Aujourd'hui, surtout après les récentes révélations relatives au collège de l'Abbaye de Saint-Maurice, qui datent du mois de novembre, soit bien après le dépôt de ma motion, il se justifie d'autant plus d'élaborer un rapport global avec comme objectif de définir une stratégie de prévention en la matière comprenant des recommandations permettant d'assurer une meilleure protection de notre jeunesse, qui doivent se décliner au niveau cantonal, fédéral et aussi au sein de l'Eglise.

Je tiens à souligner que, dans d'autres domaines touchés par des pratiques qui ont généré et qui génèrent encore beaucoup de souffrances, le Conseil fédéral a directement ou indirectement soutenu des recherches ou des rapports. A titre d'exemple, je rappelle qu'en matière d'enfants placés, la recherche universitaire intitulée "Placés, déplacés et protégés" à l'origine du travail politique du Conseil fédéral et du Parlement, qui a aussi amené à des excuses officielles, avait été financée par le Fonds national suisse de la recherche scientifique.

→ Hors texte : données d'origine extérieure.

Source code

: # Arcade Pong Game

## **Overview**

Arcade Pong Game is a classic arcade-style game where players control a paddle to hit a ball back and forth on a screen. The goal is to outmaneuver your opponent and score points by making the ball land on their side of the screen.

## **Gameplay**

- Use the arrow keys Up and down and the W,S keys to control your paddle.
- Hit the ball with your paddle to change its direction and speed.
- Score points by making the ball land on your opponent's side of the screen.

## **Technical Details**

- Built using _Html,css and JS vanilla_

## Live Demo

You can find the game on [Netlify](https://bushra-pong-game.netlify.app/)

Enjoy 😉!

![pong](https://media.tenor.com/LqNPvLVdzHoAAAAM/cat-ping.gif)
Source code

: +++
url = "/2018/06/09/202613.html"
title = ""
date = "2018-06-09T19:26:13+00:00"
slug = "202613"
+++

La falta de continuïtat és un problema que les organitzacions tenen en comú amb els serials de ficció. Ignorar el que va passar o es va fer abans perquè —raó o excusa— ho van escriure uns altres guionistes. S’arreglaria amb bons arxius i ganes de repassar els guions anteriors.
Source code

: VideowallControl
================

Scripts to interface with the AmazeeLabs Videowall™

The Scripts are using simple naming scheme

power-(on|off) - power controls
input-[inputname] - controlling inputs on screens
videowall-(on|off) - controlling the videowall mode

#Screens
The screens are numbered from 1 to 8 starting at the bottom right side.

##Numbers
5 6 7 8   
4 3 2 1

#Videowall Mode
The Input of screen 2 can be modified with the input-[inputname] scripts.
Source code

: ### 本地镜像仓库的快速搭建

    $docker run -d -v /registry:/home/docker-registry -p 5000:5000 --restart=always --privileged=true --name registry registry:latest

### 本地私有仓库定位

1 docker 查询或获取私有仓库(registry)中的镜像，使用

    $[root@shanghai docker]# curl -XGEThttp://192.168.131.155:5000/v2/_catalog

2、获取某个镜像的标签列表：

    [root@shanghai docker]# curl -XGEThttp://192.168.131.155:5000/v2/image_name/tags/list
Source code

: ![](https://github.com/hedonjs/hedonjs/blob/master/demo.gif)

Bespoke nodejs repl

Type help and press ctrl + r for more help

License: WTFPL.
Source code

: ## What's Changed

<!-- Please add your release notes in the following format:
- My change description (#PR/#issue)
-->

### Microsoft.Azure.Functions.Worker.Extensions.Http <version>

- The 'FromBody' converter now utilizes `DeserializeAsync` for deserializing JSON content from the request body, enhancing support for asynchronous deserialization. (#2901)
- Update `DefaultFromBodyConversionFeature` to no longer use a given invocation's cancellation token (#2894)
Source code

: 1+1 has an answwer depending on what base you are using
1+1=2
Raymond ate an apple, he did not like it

De même, le rapport du Conseil fédéral du 11 décembre 2020 sur l'adoption internationale se base sur une recherche de la haute école spécialisée de Zurich, qui a été commandée par le Département fédéral de justice et police.

Cette étude a permis au Conseil fédéral de définir le cadre de la modification de la législation et des pratiques, et d'exprimer ses regrets aux personnes adoptées sans le respect des règles et des droits des personnes, dans le cadre de cette législation.

Il apparaît essentiel, aujourd'hui, d'agir de manière à ce que l'on dispose, également en matière d'abus sexuels sur des mineurs dans l'Eglise catholique, d'un rapport global établi sur mandat du Conseil fédéral, à savoir un rapport indépendant de l'Eglise catholique. Cela ne concerne pas les rapports avec l'Eglise catholique, mais essentiellement la protection de notre jeunesse.

Le Conseil fédéral indique, dans son avis, qu'il a accepté le postulat Fischer Roland 23.4294, "Clarifier et rendre transparentes les relations entre l'Eglise et l'Etat". Toutefois, ce postulat ne concerne pas cette problématique, mais la question institutionnelle des rapports entre l'Etat et l'Eglise, qui s'organisent de manière fort différente dans chaque canton, puisque la compétence relative aux rapports entre l'Etat et l'Eglise relève des cantons. Ce postulat ne permettra pas d'aborder la problématique soulevée par ma motion, à savoir celle des abus sexuels, et encore moins de formuler des recommandations pour améliorer la prévention de ces actes sur les mineurs.

Pour toutes ces raisons, je vous invite à accepter ma motion.